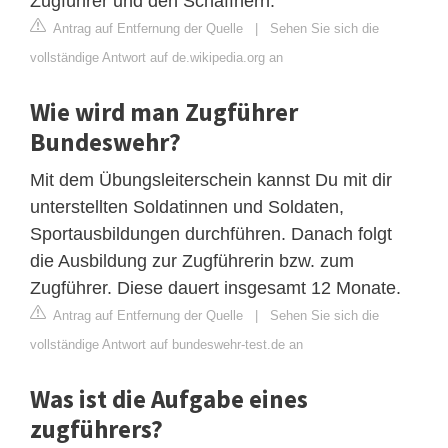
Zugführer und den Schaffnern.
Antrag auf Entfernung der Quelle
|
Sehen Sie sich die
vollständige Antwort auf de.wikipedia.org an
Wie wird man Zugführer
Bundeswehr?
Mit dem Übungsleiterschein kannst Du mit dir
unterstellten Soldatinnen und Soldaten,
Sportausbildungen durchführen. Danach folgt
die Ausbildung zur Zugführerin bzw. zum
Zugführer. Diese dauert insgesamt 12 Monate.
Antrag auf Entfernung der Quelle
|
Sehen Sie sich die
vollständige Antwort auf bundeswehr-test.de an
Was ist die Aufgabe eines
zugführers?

--

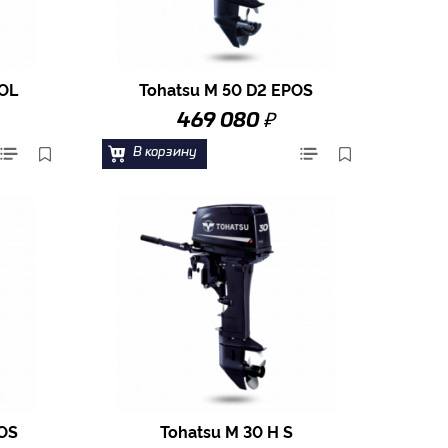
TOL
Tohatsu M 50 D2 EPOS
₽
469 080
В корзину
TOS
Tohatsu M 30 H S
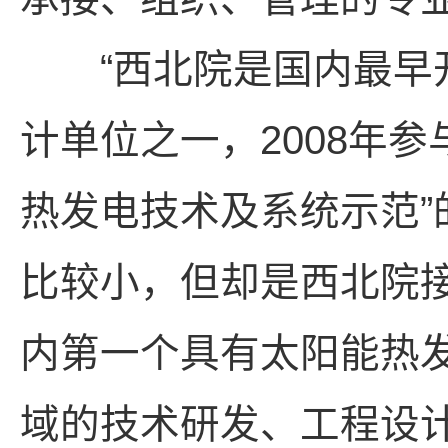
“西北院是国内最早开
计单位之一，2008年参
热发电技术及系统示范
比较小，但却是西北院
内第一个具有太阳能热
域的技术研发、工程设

## What is needed
Copy the lines of the records above unchanged, starting with the line that contains "Zugführer und den Schaffnern." and ending with the line that contains "Was ist die Aufgabe eines", including both of those lines.

## Solved exercise
Zugführer und den Schaffnern.
Antrag auf Entfernung der Quelle
|
Sehen Sie sich die
vollständige Antwort auf de.wikipedia.org an
Wie wird man Zugführer
Bundeswehr?
Mit dem Übungsleiterschein kannst Du mit dir
unterstellten Soldatinnen und Soldaten,
Sportausbildungen durchführen. Danach folgt
die Ausbildung zur Zugführerin bzw. zum
Zugführer. Diese dauert insgesamt 12 Monate.
Antrag auf Entfernung der Quelle
|
Sehen Sie sich die
vollständige Antwort auf bundeswehr-test.de an
Was ist die Aufgabe eines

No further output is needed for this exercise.